Generating Redundant Expert Deployment Tables
After the hotspot information is collected, each NPU generates a .csv file that contains a matrix (num_moe_layer × the number of experts per NPU). Each number in the matrix represents the number of tokens processed by experts in that layer. The matrix is appended to the collection file at an interval of eight tokens.
Use the elb component of the msIT tool to generate redundant expert deployment tables based on the collected expert hotspot information.
- The following describes how to install the elb component.
# 1.git clone git clone https://gitcode.com/Ascend/msit.git cd msit/msit # 2. Install msIT. pip install . # 3. Run the msit install command to install the required elb component. msit install elb # 4. Run the msit check command to check whether the installation is successful. msit check all
- The installation is successful if the following information is displayed:
2025-07-16 15:08:58,383 - 36266 - msit_llm_logger - INFO - msit-surgeon 2025-07-16 15:08:58,395 - 36266 - msit_llm_logger - INFO - not install yet. 2025-07-16 15:08:58,395 - 36266 - msit_llm_logger - INFO - msit-analyze 2025-07-16 15:08:58,407 - 36266 - msit_llm_logger - INFO - not install yet. 2025-07-16 15:08:58,407 - 36266 - msit_llm_logger - INFO - msit-convert 2025-07-16 15:08:58,419 - 36266 - msit_llm_logger - INFO - not install yet. 2025-07-16 15:08:58,419 - 36266 - msit_llm_logger - INFO - msit-profile 2025-07-16 15:08:58,431 - 36266 - msit_llm_logger - INFO - not install yet. 2025-07-16 15:08:58,431 - 36266 - msit_llm_logger - INFO - msit-tensor-view 2025-07-16 15:08:58,443 - 36266 - msit_llm_logger - INFO - not install yet. 2025-07-16 15:08:58,443 - 36266 - msit_llm_logger - INFO - msit-benchmark 2025-07-16 15:08:58,454 - 36266 - msit_llm_logger - INFO - not install yet. 2025-07-16 15:08:58,454 - 36266 - msit_llm_logger - INFO - msit-compare 2025-07-16 15:08:58,465 - 36266 - msit_llm_logger - INFO - not install yet. 2025-07-16 15:08:58,465 - 36266 - msit_llm_logger - INFO - msit-opcheck 2025-07-16 15:08:58,476 - 36266 - msit_llm_logger - INFO - not install yet. 2025-07-16 15:08:58,476 - 36266 - msit_llm_logger - INFO - msit-graph 2025-07-16 15:08:58,488 - 36266 - msit_llm_logger - INFO - not install yet. 2025-07-16 15:08:58,488 - 36266 - msit_llm_logger - INFO - msit-elb 2025-07-16 15:08:58,632 - 36266 - msit_llm_logger - INFO - OK
- Use the elb component to generate redundant expert deployment tables. For details, see the guide on affinity-based expert determination for load balancing. The typical 8-server 64-device configuration is as follows:
msit elb -icp input_dir_path -o output_file_path -nre 0 -nd 8 -nn 64 -al 5 -dt a2
msIT provides two load balancing algorithms: compute-communication load balancing (C2LB) and speculative-moe interface algorithms. Currently, the speculative-moe level 2 hybrid algorithm (AL 5) achieves the optimal performance in Atlas 800I A2 inference server. The speculative-moe level 2 algorithm (AL 3) achieves the optimal performance in Atlas 800I A3 SuperPoD Server.

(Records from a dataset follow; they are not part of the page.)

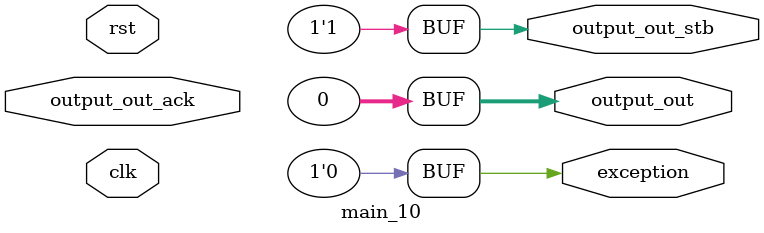
<source format=v>
module main_10 (output_out_ack,clk,rst,output_out,output_out_stb,exception);
  input output_out_ack;
  input clk;
  input rst;
  output [31:0] output_out;
  output output_out_stb;
  output exception;

  assign output_out = 0;
  assign output_out_stb = 1;
  assign exception = 0;
endmodule
</source>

- In the prefill-decode disaggregation scenario, redundant expert deployment tables can be generated for the prefill and decode phases, respectively.
- The prefill-decode overlap scenario requires redundant expert deployment tables for the decode phase only to enhance performance.
- If OOM occurs when you collect expert hotspot information in long-sequence scenarios, you are advised to reduce the sequence length.